Quante volte nella liturgia o nell’ascolto della Scrittura mi fa bene una breve pausa. La chiedo spesso ai
ragazzi con cui prego. Ogni tanto mi distraggo, mi perdo, non mi ritrovo… e rischio di non riprendere più il
treno. Ma se c’è qualche ‘stazione’, una sosta, posso risalire e tornare a solidarizzare con gli altri.

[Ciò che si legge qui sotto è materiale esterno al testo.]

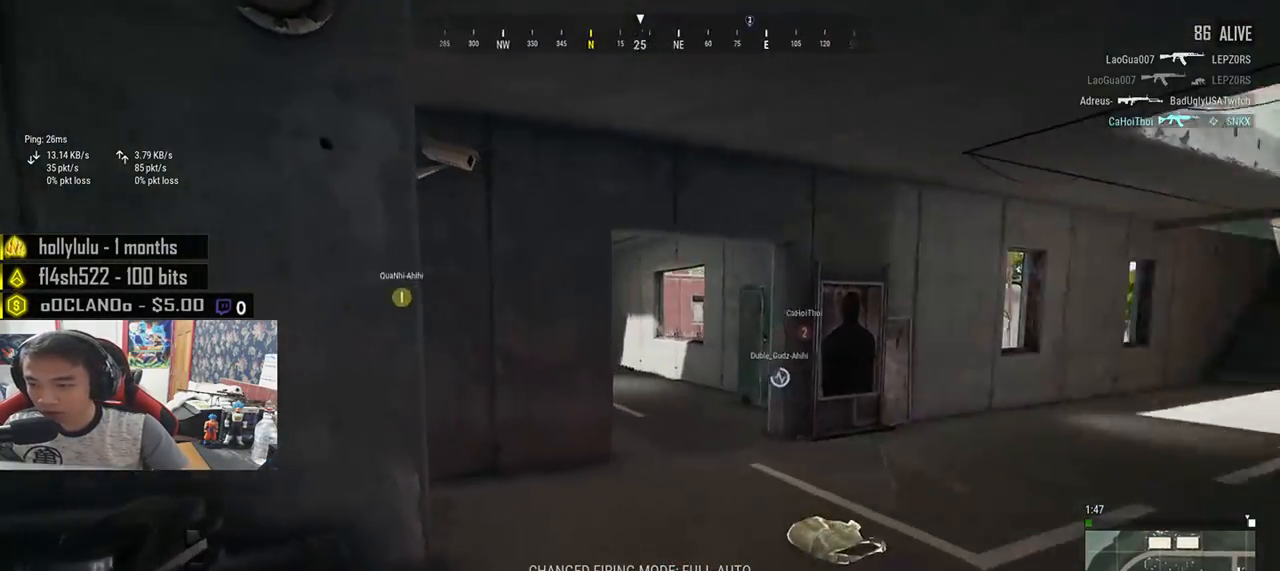
{"keys": ["d", "e"], "mouse": [], "events": [[17, "shift", "up"], [83, "d", "up"], [117, "mouse_right", "down"], [167, "e", "down"], [183, "mouse_right", "up"], [200, "d", "down"], [250, "w", "up"]]}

* Anche nelle relazioni umane mi fanno bene delle soste, per non essere totalmente assorbito da me stesso,
dalle mie sensazioni, emozioni, ricordi, giudizi, abitudini. Specialmente con chi amo e voglio amare mi fa
bene trovare una stazione, per risalire sul treno (o sull’auto) dell’altro, andare nella sua direzione, vedere dai
suoi finestrini… Una volta gli schiaffi di chi ci voleva bene ci chiedevano di disincantarci da noi stessi, di
disintossicarci dalle nostre fantasie, di uscire dai nostri giri viziosi. E Gesù sapeva bene scuotere le persone,
togliere loro la parola: non per vincerle, ma per offrire loro un tempo di riassestamento, per permettere loro
quel ‘ritorno a Dio’ che è possibile solo se ci si ferma e si rivede la direzione. Anche l’amore autentico a volte
offre soste impreviste e chiede di rivedere la direzione: come è successo a molti nel vangelo, incontrando
Gesù.
Soste dolorose, soste felici. Dove si può incontrare chi ci ama. Soste benedette!